Coyle has argued, with the patience of someone who has been making the same point for twenty years to audiences that nod in agreement and then return to their GDP-calibrated models, that the solution is not to abolish GDP but to supplement it. GDP does what it does well. The error is in asking it to do what it cannot do. A speedometer measures speed. It does not measure whether the driver is heading somewhere worth going, whether the fuel consumption is sustainable, or whether the passengers are comfortable. These are important questions. They require different instruments. And the absence of those instruments does not make the questions disappear. It makes them invisible — which is worse, because invisible problems accumulate without correction until they become crises.

The AI transition demands new instruments with an urgency that no previous technological shift has matched. The digital economy has been straining the measurement infrastructure for twenty years — free digital services, platform labor, the gig economy, intangible capital all challenge the national accounts in ways that statistical offices have been slow to address. But those challenges operated at the margins of a still-recognizable economy. The AI transition operates at the core. When the fundamental unit of economic production — human cognitive labor — is being amplified, redirected, intensified, and transformed by a tool that costs less than a mobile phone plan, the measurement system that was designed to count factory output during a war is not merely incomplete. It is describing a different economy than the one that actually exists.

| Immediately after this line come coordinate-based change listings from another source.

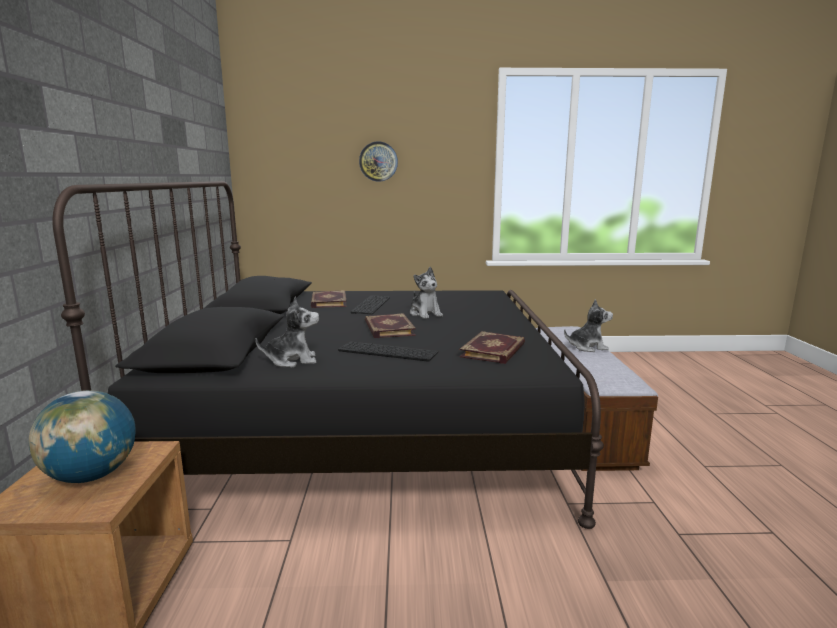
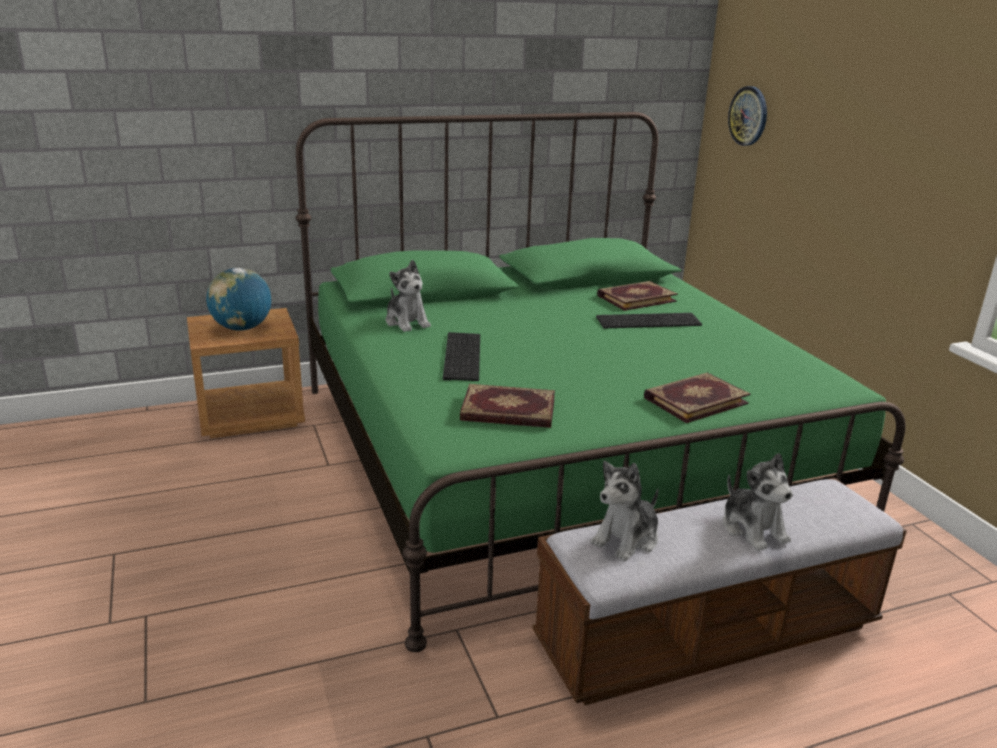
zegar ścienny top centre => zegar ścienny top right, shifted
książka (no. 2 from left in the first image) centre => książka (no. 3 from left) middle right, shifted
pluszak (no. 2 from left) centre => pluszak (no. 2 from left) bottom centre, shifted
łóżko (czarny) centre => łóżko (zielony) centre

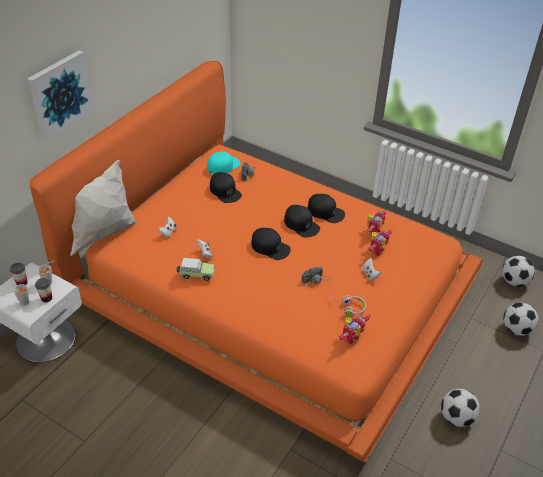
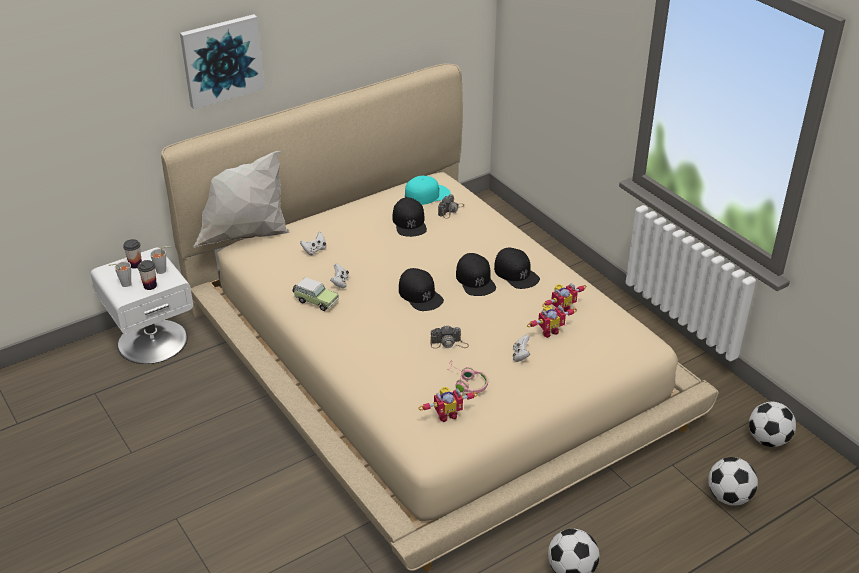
łóżko (pomarańczowy) centre => łóżko (beżowy) centre

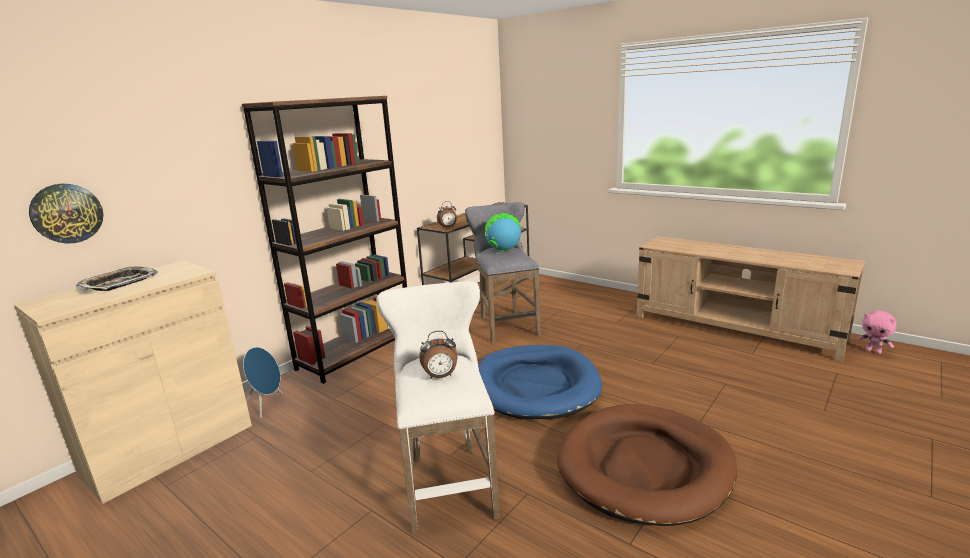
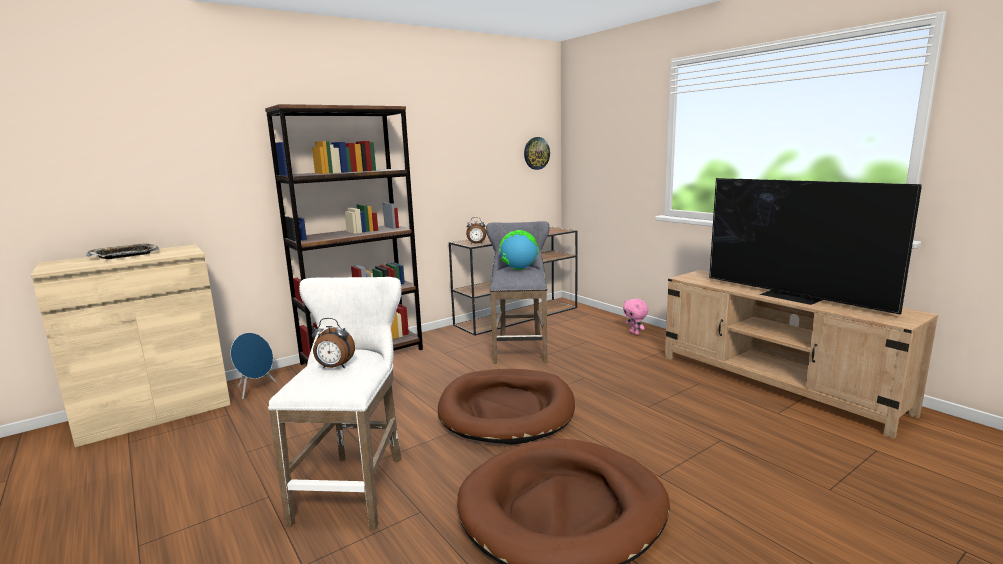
nothing => telewizor middle right
zegar ścienny middle left => zegar ścienny top centre, shifted
pluszak (różowy) middle right => pluszak (różowy) centre, shifted
legowisko (niebieski) bottom centre => legowisko (brązowy) (no. 1 from left) bottom centre

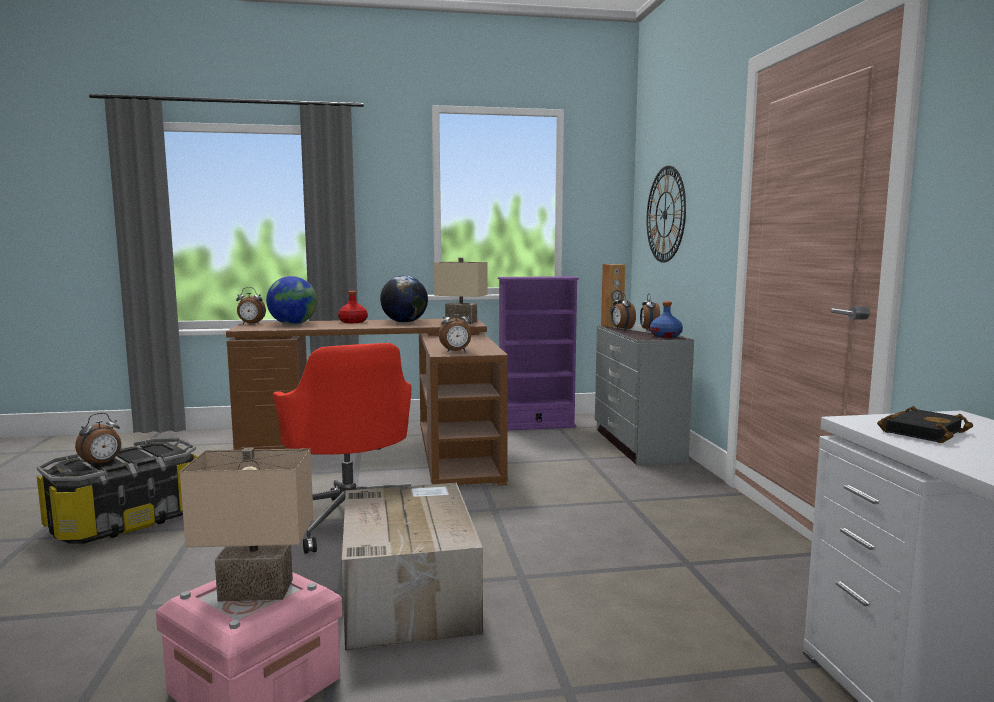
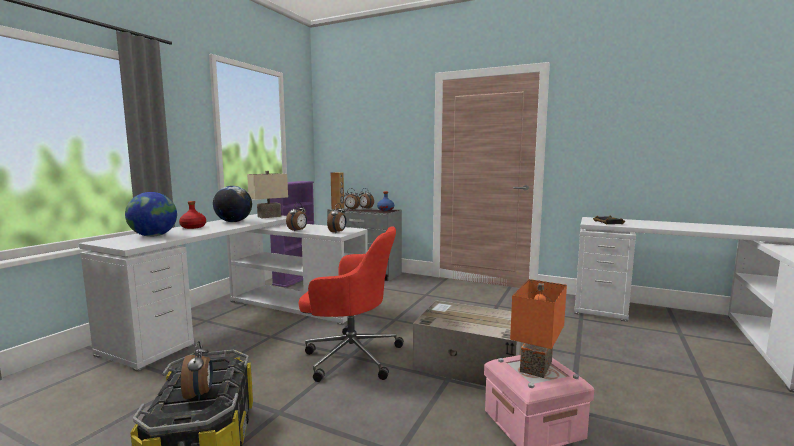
zegar ścienny top right => nothing
budzik (no. 2 from left) middle left => budzik (no. 2 from left) centre, shifted
lampa stołowa (beżowy) (no. 1 from left) bottom left => lampa stołowa (pomarańczowy) bottom right
biurko (brązowy) centre => biurko (biały) (no. 1 from left) middle left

Coyle's most recent work has addressed this directly. Her October 2025 essay "Measuring AI's Economic Impact" argued that we still lack convincing evidence that AI is transforming the global economy, not because the transformation is not happening, but because the metrics cannot detect it. The productivity statistics show no clear AI effect because the measurement infrastructure was designed for an economy in which output was physical, labor was hourly, and quality was approximated by price. In an economy where output is increasingly cognitive, labor is measured in attention rather than hours, and quality is multidimensional in ways that price cannot capture, the measurement system is looking for the wrong signal in the wrong place.

The dashboard is still working. It is still accurate. It is still measuring exactly what it was designed to measure. The problem is that what it was designed to measure is no longer what matters most.

Building better instruments is not an academic exercise. It is a prerequisite for governance. The policy decisions that will determine whether the AI transition produces broad-based flourishing or concentrated extraction are being made now, and they are being made on the basis of metrics that cannot distinguish between the two outcomes. A policy apparatus that sees only productivity growth will respond with policies that maximize productivity — deregulation, acceleration, the removal of institutional friction. A policy apparatus that could also see human capital depletion, quality erosion, and wellbeing decline might respond differently. It might build the structures that Segal calls dams — not to stop the river, but to channel it toward life.

The first step toward building those structures is understanding what the current dashboard can and cannot show. The current dashboard shows production. It does not show the sustainability of the systems that produce it. And the gap between those two measurements is where the most consequential effects of the AI transition live.

Chapter 2: The Productivity Paradox Returns

In 1987, the economist Robert Solow looked at the American economy and made an observation that would haunt his profession for a decade: "You can see the computer age everywhere but in the productivity statistics."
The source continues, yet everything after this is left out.